## Arbeitsauftrag 1:
Geben Sie die Zeilen der Datensätze vom Anfang bis einschließlich der Zeile mit „5: (661, 312)“ erneut wieder und tauschen Sie dabei „top-left“ gegen „upper-left“ aus, ohne sonst etwas zu verändern. Lassen Sie die Bilder in Ihrer Antwort weg.

____ Übungstext

Für die Erhebung ergeben sich folgende Vertrauensbereiche: Bei einem Merkmalswert von 50% liegt der wahre Wert mit einer Wahrscheinlichkeit von 95% bei einer Stichprobengröße von n=1000 zwischen 46,8% und 53,2%. Beträgt die Merkmalsausprägung 10%, so liegt der wahre Wert zwischen 8,1% und 11,9% ...

2. Die Interview- und Modellfehler werden nie berücksichtigt.

Was die Fehler betrifft, so muß man zwischen drei Ebenen unterscheiden.

Der Interviewfehler entsteht dadurch, daß die beim Interview gegebene Antwort nicht mit dem übereinstimmt, was der Befragte am Wahltag dann tatsächlich tut. Zum Beispiel, weil er seine Meinung geändert hat, er dem Interviewer nicht die richtige Antwort geben wollte, er sich noch nicht entschieden hat, er nicht zur Urne gehen wollte und dann doch ging oder umgekehrt. Außerdem gibt rund ein Drittel der Ausgelosten keine Antwort oder sie können vom Interviewer nicht erreicht werden. Ferner spielt die weit verbreitete Unkenntnis über die Unterscheidung von Erst- und Zweitstimme eine wichtige Rolle. Es kommt auch vor- allerdings nicht sehr häufig -, daß der Interviewer den Fragebogen selbst ausfüllt, weil dies viel schneller geht und die Bezahlung nicht gerade fürstlich ist.

________
____ Ausgangsdaten

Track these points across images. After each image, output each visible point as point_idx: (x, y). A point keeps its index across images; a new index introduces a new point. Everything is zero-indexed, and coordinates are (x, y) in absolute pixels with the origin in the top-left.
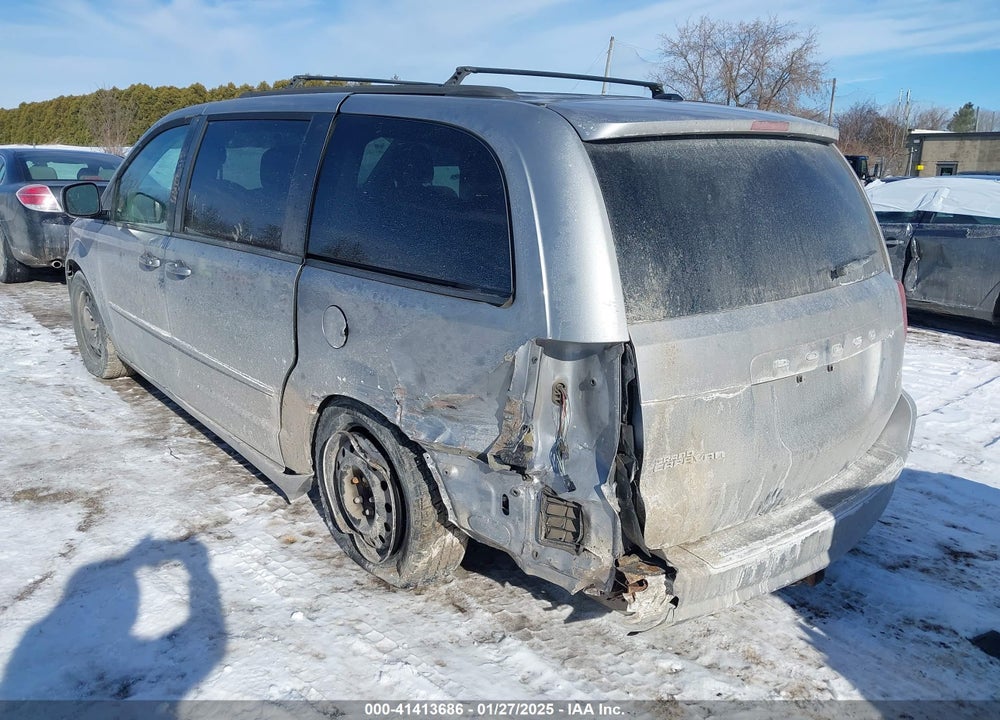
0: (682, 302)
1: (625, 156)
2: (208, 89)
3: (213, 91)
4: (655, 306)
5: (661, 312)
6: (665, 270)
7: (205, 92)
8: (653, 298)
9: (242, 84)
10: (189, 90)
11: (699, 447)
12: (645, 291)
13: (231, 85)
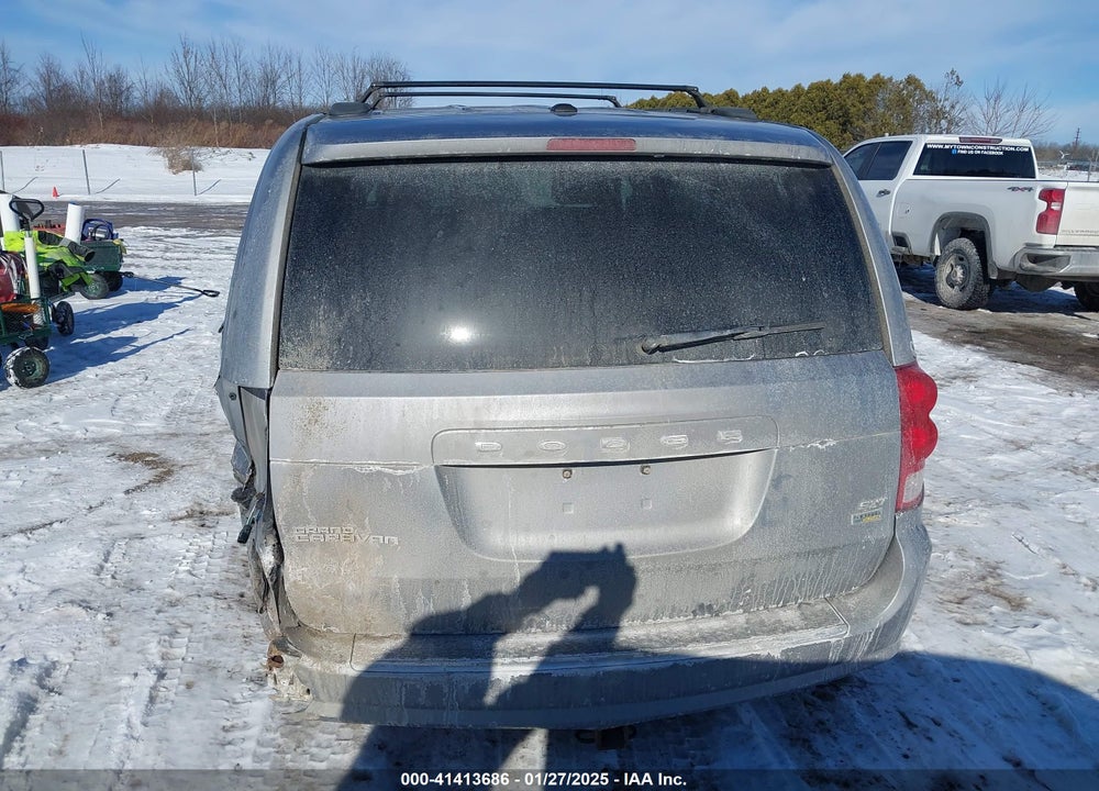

________

## Arbeitsauftrag 2:
Nennen Sie sämtliche Prozentangaben, die im Übungstext vorkommen.

## Lösung 1:
Track these points across images. After each image, output each visible point as point_idx: (x, y). A point keeps its index across images; a new index introduces a new point. Everything is zero-indexed, and coordinates are (x, y) in absolute pixels with the origin in the upper-left.
0: (682, 302)
1: (625, 156)
2: (208, 89)
3: (213, 91)
4: (655, 306)
5: (661, 312)

## Lösung 2:
50%, 95%, 46,8%, 53,2%, 10%, 8,1%, 11,9%